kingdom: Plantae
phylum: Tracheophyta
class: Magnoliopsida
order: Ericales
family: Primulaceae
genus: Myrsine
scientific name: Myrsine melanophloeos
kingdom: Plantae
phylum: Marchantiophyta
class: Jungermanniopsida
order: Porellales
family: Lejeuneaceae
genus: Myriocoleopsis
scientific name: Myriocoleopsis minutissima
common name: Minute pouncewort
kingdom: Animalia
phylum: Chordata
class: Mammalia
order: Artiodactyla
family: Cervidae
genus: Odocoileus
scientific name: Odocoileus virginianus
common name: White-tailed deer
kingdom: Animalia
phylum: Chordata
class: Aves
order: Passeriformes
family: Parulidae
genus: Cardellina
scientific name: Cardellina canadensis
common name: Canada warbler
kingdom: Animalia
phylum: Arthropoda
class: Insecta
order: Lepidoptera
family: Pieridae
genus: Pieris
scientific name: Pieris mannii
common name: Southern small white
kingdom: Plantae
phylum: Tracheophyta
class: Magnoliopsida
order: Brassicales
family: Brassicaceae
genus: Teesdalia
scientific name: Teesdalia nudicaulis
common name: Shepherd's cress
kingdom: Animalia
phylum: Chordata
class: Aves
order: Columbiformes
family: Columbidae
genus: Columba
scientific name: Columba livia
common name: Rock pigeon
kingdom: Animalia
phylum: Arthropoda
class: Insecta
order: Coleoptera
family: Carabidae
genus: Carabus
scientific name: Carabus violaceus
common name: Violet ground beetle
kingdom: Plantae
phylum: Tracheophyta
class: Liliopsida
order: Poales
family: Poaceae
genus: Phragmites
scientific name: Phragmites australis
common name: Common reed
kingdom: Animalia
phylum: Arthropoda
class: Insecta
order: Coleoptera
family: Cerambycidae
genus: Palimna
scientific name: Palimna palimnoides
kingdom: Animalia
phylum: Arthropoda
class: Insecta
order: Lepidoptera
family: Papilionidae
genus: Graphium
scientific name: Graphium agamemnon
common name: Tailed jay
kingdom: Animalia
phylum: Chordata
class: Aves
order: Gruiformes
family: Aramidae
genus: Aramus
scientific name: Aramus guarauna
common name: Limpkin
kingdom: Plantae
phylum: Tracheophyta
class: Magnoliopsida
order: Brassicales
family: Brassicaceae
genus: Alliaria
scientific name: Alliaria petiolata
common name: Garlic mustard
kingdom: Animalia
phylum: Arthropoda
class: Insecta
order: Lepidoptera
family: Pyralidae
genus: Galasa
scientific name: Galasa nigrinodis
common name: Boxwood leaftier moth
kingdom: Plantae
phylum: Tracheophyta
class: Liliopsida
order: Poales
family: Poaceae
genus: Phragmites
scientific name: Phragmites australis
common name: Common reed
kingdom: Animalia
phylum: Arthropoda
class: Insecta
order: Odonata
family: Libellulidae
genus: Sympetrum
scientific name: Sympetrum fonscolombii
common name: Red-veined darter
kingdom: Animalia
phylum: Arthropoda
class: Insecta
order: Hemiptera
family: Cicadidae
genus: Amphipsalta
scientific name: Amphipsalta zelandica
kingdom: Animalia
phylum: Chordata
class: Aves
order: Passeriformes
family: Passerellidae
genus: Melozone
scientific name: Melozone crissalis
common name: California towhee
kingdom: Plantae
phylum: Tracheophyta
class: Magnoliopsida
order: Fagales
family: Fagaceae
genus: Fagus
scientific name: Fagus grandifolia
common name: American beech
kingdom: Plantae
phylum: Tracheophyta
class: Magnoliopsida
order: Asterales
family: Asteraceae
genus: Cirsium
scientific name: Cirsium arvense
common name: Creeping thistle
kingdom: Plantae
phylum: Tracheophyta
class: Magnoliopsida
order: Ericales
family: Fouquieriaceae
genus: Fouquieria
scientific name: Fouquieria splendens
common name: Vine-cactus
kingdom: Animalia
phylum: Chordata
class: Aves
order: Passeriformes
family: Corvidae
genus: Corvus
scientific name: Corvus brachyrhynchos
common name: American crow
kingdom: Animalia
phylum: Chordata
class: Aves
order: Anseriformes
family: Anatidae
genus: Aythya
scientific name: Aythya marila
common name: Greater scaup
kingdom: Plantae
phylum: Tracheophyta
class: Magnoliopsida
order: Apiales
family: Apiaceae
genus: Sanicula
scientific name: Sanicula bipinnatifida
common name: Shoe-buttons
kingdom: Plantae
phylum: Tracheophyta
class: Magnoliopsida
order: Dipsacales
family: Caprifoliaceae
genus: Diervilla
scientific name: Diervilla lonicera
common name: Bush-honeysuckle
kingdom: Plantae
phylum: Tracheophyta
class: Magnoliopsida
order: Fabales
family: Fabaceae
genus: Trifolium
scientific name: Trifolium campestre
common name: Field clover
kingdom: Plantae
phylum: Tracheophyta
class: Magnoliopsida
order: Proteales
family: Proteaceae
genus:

EXERCISE PROMPT:
Please copy all of the material above line for line, with no changes.

OUTPUT OF THE EXERCISE:
kingdom: Plantae
phylum: Tracheophyta
class: Magnoliopsida
order: Ericales
family: Primulaceae
genus: Myrsine
scientific name: Myrsine melanophloeos
kingdom: Plantae
phylum: Marchantiophyta
class: Jungermanniopsida
order: Porellales
family: Lejeuneaceae
genus: Myriocoleopsis
scientific name: Myriocoleopsis minutissima
common name: Minute pouncewort
kingdom: Animalia
phylum: Chordata
class: Mammalia
order: Artiodactyla
family: Cervidae
genus: Odocoileus
scientific name: Odocoileus virginianus
common name: White-tailed deer
kingdom: Animalia
phylum: Chordata
class: Aves
order: Passeriformes
family: Parulidae
genus: Cardellina
scientific name: Cardellina canadensis
common name: Canada warbler
kingdom: Animalia
phylum: Arthropoda
class: Insecta
order: Lepidoptera
family: Pieridae
genus: Pieris
scientific name: Pieris mannii
common name: Southern small white
kingdom: Plantae
phylum: Tracheophyta
class: Magnoliopsida
order: Brassicales
family: Brassicaceae
genus: Teesdalia
scientific name: Teesdalia nudicaulis
common name: Shepherd's cress
kingdom: Animalia
phylum: Chordata
class: Aves
order: Columbiformes
family: Columbidae
genus: Columba
scientific name: Columba livia
common name: Rock pigeon
kingdom: Animalia
phylum: Arthropoda
class: Insecta
order: Coleoptera
family: Carabidae
genus: Carabus
scientific name: Carabus violaceus
common name: Violet ground beetle
kingdom: Plantae
phylum: Tracheophyta
class: Liliopsida
order: Poales
family: Poaceae
genus: Phragmites
scientific name: Phragmites australis
common name: Common reed
kingdom: Animalia
phylum: Arthropoda
class: Insecta
order: Coleoptera
family: Cerambycidae
genus: Palimna
scientific name: Palimna palimnoides
kingdom: Animalia
phylum: Arthropoda
class: Insecta
order: Lepidoptera
family: Papilionidae
genus: Graphium
scientific name: Graphium agamemnon
common name: Tailed jay
kingdom: Animalia
phylum: Chordata
class: Aves
order: Gruiformes
family: Aramidae
genus: Aramus
scientific name: Aramus guarauna
common name: Limpkin
kingdom: Plantae
phylum: Tracheophyta
class: Magnoliopsida
order: Brassicales
family: Brassicaceae
genus: Alliaria
scientific name: Alliaria petiolata
common name: Garlic mustard
kingdom: Animalia
phylum: Arthropoda
class: Insecta
order: Lepidoptera
family: Pyralidae
genus: Galasa
scientific name: Galasa nigrinodis
common name: Boxwood leaftier moth
kingdom: Plantae
phylum: Tracheophyta
class: Liliopsida
order: Poales
family: Poaceae
genus: Phragmites
scientific name: Phragmites australis
common name: Common reed
kingdom: Animalia
phylum: Arthropoda
class: Insecta
order: Odonata
family: Libellulidae
genus: Sympetrum
scientific name: Sympetrum fonscolombii
common name: Red-veined darter
kingdom: Animalia
phylum: Arthropoda
class: Insecta
order: Hemiptera
family: Cicadidae
genus: Amphipsalta
scientific name: Amphipsalta zelandica
kingdom: Animalia
phylum: Chordata
class: Aves
order: Passeriformes
family: Passerellidae
genus: Melozone
scientific name: Melozone crissalis
common name: California towhee
kingdom: Plantae
phylum: Tracheophyta
class: Magnoliopsida
order: Fagales
family: Fagaceae
genus: Fagus
scientific name: Fagus grandifolia
common name: American beech
kingdom: Plantae
phylum: Tracheophyta
class: Magnoliopsida
order: Asterales
family: Asteraceae
genus: Cirsium
scientific name: Cirsium arvense
common name: Creeping thistle
kingdom: Plantae
phylum: Tracheophyta
class: Magnoliopsida
order: Ericales
family: Fouquieriaceae
genus: Fouquieria
scientific name: Fouquieria splendens
common name: Vine-cactus
kingdom: Animalia
phylum: Chordata
class: Aves
order: Passeriformes
family: Corvidae
genus: Corvus
scientific name: Corvus brachyrhynchos
common name: American crow
kingdom: Animalia
phylum: Chordata
class: Aves
order: Anseriformes
family: Anatidae
genus: Aythya
scientific name: Aythya marila
common name: Greater scaup
kingdom: Plantae
phylum: Tracheophyta
class: Magnoliopsida
order: Apiales
family: Apiaceae
genus: Sanicula
scientific name: Sanicula bipinnatifida
common name: Shoe-buttons
kingdom: Plantae
phylum: Tracheophyta
class: Magnoliopsida
order: Dipsacales
family: Caprifoliaceae
genus: Diervilla
scientific name: Diervilla lonicera
common name: Bush-honeysuckle
kingdom: Plantae
phylum: Tracheophyta
class: Magnoliopsida
order: Fabales
family: Fabaceae
genus: Trifolium
scientific name: Trifolium campestre
common name: Field clover
kingdom: Plantae
phylum: Tracheophyta
class: Magnoliopsida
order: Proteales
family: Proteaceae
genus:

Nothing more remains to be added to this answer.